With pictures left out, set down exactly the lines that begin at the one containing "- Remove the" and end with the last line of the entries below.
===============
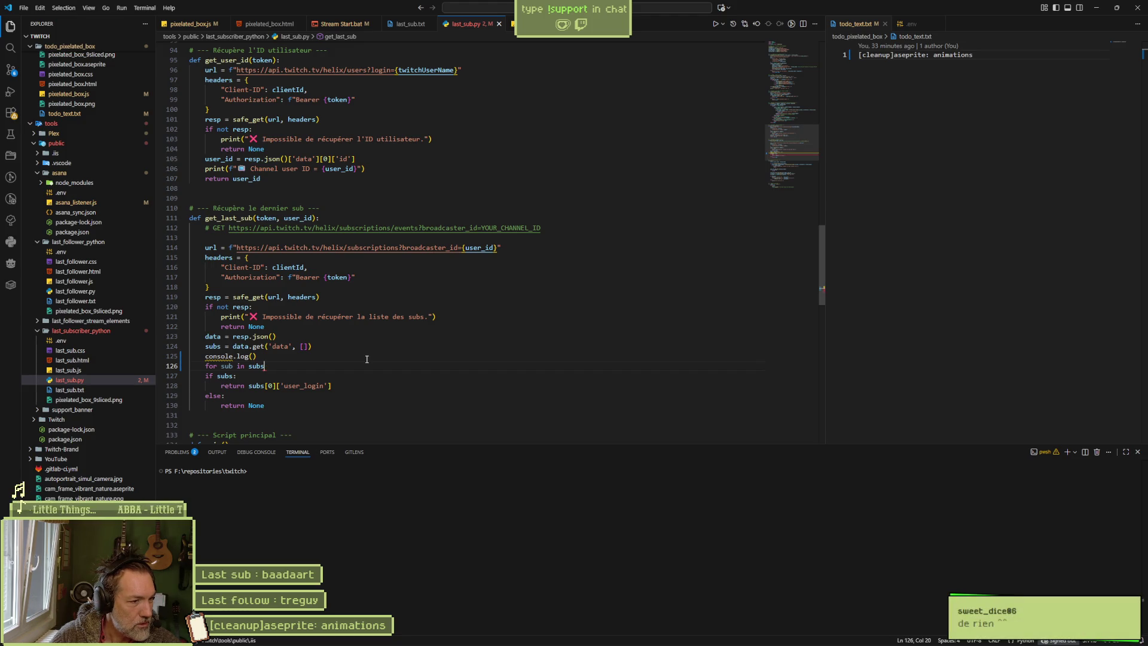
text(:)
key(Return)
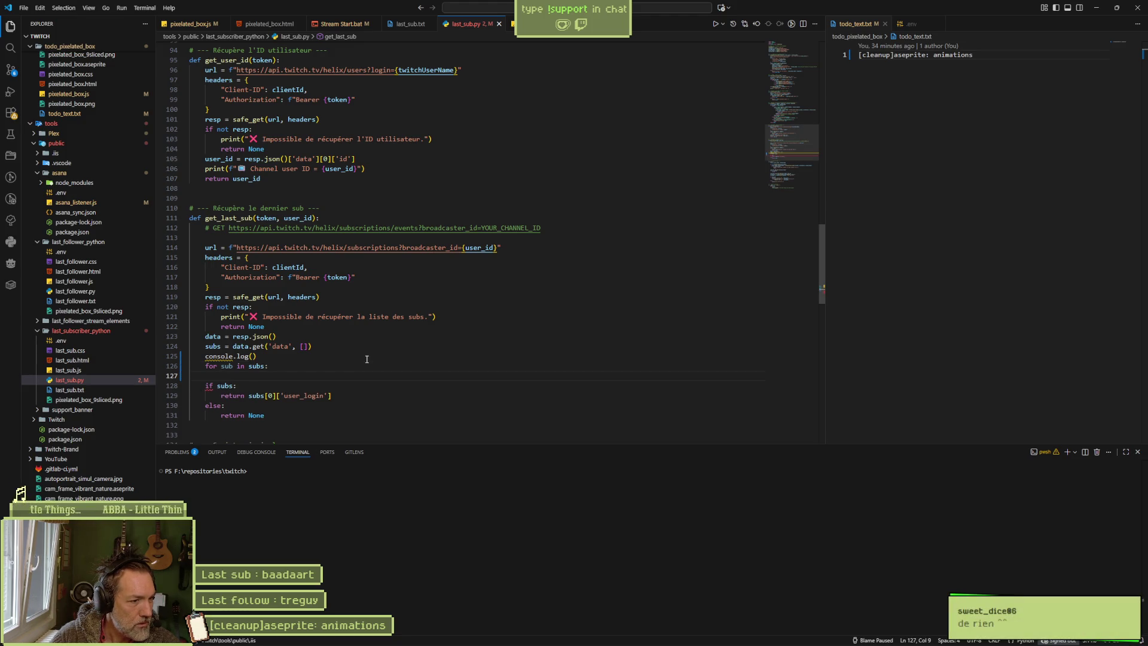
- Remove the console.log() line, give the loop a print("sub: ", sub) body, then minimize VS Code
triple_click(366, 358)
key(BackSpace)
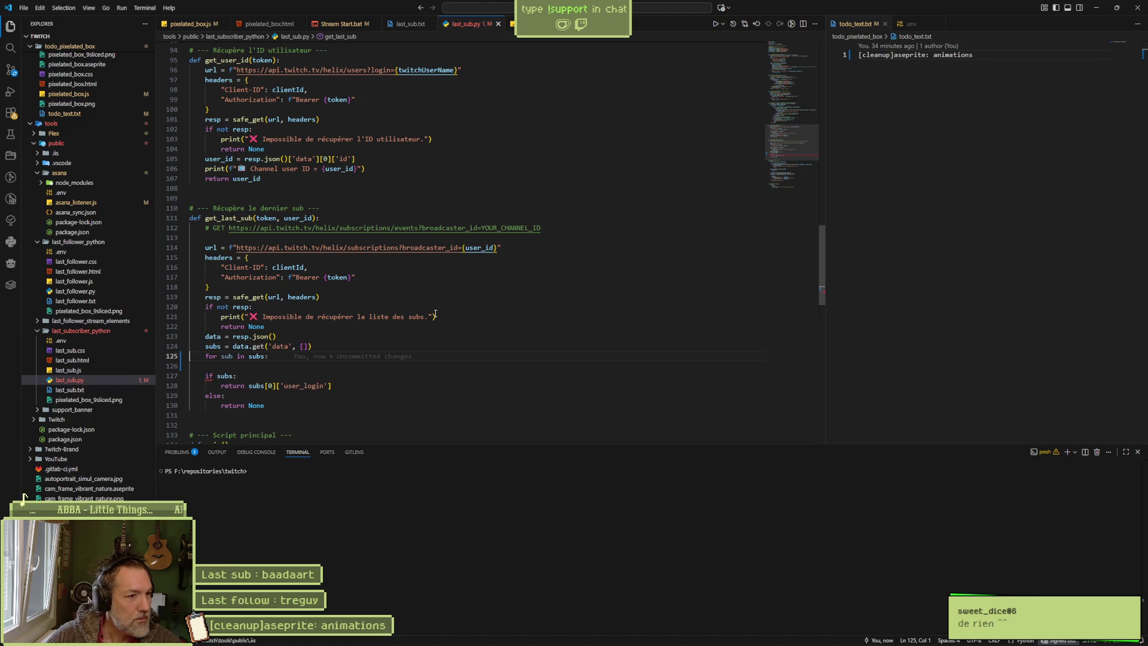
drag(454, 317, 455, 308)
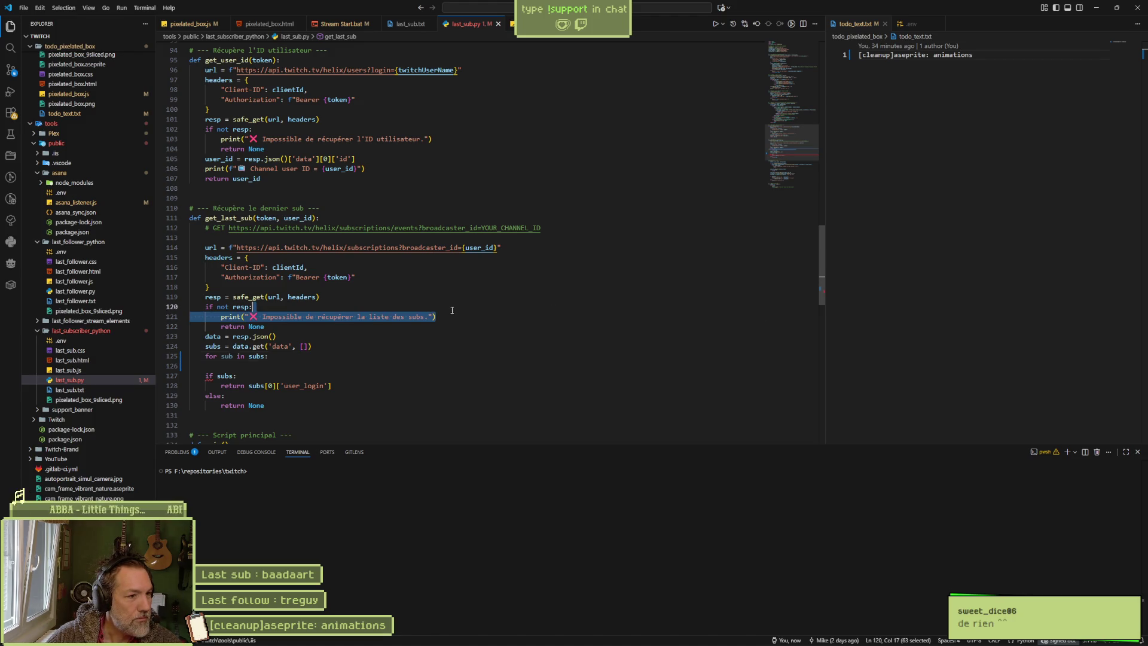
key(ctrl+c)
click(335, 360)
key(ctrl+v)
===============
=== Response area ===
- Remove the console.log() line, give the loop a print("sub: ", sub) body, then minimize VS Code
triple_click(366, 358)
key(BackSpace)
drag(454, 317, 455, 308)
key(ctrl+c)
click(335, 360)
key(ctrl+v)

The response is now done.